Questions -
1) In the summary of the CASA report on adolescent substance use, what effect does it say adult messages about substance use have on teens, and who glamorizes those messages? Answer in one to three sentences.
2) Continue the summary of the CASA report on adolescent substance use, starting after its final sentence.

Text for analysis -
..........

Adolescent Substance Use:
America’s #1 Public Health ProblemReport from The National Center on Addiction and Substance Abuse (CASA)
Columbia University
June, 2011
CASA’s new national study declares teen smoking, drinking, misusing prescription drugs and using illegal drugs a public health problem of epidemic proportions. The report reviews current knowledge of the science of addiction as a complex brain disease with origins in adolescence, documents how adolescence is the critical period for the initiation of substance use, and reveals the enormous and costly health and social consequences of teen substance use.
The study looks at how American culture increases the risk that teens will use addictive substances and how the messages sent by adults, and glamorized by the tobacco and alcohol industries and the media, normalize substance use and undermine the health and futures of our teens.
HIGHLIGHTS FROM THE REPORT:
- 90 percent of Americans who meet the medical criteria for addiction started smoking, drinking, or using other drugs before age 18.
- 1 in 4 Americans who began using any addictive substance before age 18 developed an addiction, compared to 1 in 25 Americans who started using at age 21 or older.
- 75 percent of all high school students have used addictive substances including tobacco, alcohol, marijuana or cocaine; 1 in 5 of them meets the medical criteria for addiction.
- 46 percent of all high school students currently use addictive substances; 1 in 3 of them meets the medical criteria for addiction.
For media inquiries, contact Lauren Duran at lduran@casacolumbia.org or 212-841-5260.
The CASA Study
This report documents the nature and origin of the largest preventable--and most costly--health problem in America.
It reveals the latest information about how substance use and addiction affect the teen brain and neurochemistry; lays out the extent of the problem of teen substance use and addiction; and describes the health, safety and social consequences. It examines the broad factors within American culture that drive adolescent substance use and explores the range of individual factors that compounds these risks for many vulnerable teens. It summarizes what research demonstrates can be done to prevent and reduce the problem; describes the chasm between this knowledge and what health care providers, parents, schools, communities and policymakers are actually doing; and explores the barriers to bridging this gap and implementing effective substance use prevention and control policies. Finally, it provides concrete and evidence-based recommendations for health care professionals, parents, policymakers, educators, the media, researchers and teens themselves to act in the face of the body of knowledge presented in this report.

..........

Data under study -
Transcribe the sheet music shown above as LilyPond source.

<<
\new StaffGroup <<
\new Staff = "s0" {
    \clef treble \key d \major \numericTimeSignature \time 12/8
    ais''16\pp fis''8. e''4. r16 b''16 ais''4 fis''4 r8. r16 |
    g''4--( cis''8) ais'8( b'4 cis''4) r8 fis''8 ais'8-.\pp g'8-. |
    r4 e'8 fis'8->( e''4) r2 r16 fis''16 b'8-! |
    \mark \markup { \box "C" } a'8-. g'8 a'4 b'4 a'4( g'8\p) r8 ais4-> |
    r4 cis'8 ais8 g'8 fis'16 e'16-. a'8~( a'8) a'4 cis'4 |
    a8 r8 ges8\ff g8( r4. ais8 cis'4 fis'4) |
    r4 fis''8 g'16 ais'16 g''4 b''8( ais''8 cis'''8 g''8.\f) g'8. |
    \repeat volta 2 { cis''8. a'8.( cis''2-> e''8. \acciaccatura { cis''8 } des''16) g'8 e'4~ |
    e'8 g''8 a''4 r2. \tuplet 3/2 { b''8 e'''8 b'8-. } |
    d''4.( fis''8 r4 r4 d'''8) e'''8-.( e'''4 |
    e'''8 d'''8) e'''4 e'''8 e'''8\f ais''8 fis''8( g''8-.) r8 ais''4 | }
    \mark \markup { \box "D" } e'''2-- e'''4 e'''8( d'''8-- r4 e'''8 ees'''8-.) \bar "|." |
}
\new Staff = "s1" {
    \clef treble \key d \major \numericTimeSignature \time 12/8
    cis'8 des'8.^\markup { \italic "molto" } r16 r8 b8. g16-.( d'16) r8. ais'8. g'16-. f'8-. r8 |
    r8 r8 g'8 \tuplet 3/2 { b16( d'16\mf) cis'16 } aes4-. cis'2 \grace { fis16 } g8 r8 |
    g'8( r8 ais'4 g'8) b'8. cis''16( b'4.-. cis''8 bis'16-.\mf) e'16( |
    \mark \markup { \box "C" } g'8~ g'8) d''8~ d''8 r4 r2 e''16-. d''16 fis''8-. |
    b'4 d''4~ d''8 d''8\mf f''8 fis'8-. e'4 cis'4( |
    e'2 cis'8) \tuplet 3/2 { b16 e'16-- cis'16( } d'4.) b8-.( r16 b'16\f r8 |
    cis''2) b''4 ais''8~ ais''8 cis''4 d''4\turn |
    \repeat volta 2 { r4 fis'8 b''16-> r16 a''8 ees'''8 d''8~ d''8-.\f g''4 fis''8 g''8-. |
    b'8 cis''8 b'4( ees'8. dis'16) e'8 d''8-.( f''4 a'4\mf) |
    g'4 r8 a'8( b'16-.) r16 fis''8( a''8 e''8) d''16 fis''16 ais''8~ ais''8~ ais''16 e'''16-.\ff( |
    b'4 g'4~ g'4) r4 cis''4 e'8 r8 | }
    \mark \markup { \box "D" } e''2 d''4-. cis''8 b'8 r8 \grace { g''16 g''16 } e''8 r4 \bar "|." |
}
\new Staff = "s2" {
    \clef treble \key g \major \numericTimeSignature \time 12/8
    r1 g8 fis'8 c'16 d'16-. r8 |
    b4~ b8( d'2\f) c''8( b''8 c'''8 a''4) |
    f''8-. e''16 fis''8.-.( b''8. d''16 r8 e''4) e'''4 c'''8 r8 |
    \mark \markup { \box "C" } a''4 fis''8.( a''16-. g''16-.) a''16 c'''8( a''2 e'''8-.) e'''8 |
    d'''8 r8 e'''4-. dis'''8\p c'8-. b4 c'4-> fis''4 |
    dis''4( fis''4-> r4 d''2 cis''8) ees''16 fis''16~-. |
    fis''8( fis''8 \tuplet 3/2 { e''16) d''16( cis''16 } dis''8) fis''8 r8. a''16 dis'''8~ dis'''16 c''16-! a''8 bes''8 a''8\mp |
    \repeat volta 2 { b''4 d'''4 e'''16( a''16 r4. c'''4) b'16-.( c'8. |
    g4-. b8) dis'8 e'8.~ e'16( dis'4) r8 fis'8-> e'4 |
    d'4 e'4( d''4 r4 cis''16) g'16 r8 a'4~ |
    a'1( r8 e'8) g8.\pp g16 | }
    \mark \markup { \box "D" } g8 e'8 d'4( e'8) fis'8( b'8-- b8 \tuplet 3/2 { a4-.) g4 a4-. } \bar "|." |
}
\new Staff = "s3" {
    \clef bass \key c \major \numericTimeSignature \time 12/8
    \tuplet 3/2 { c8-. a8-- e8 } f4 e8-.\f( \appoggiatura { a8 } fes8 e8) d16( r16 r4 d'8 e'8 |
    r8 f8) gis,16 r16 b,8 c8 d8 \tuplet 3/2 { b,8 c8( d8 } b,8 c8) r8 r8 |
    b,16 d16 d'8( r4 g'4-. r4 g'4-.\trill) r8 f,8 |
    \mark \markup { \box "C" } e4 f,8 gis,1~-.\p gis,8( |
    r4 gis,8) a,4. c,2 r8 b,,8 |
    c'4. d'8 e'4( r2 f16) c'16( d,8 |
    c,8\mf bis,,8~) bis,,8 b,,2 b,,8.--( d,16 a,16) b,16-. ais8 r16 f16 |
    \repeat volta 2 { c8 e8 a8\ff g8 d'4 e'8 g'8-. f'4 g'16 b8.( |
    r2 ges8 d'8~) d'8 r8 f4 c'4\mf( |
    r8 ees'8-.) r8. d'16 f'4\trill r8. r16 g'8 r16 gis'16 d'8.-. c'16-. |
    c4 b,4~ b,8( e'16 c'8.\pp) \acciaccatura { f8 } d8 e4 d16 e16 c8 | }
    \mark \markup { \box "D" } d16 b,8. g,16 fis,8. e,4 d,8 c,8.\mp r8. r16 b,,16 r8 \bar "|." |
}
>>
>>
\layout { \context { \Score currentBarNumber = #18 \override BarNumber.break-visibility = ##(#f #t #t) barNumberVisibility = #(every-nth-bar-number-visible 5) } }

..........

Answers by task -
1) The report says the messages adults send normalize substance use and undermine the health and futures of teens. The tobacco and alcohol industries and the media glamorize these messages.

2)
Despite considerable declines in overall reported rates of current substance use since 1999,
progress appears to have stalled and rates may once again be on the rise. The use of smokeless tobacco has been increasing since 2003.
Declines in past 30 day cigarette smoking are slowing significantly, and national data suggest
that current use of marijuana and controlled prescription drugs may be inching up.
The overall decline in substance use rates also may obfuscate dangerous patterns of substance use; for example, high school students drink more drinks when they drink (4.9 drinks per day) than any other age group, including 18-25 year olds (4.4 drinks per day).
While most teens responding to CASA’s survey of high school students conducted for this study report that they believe substance use to be very dangerous, almost half of them are current users.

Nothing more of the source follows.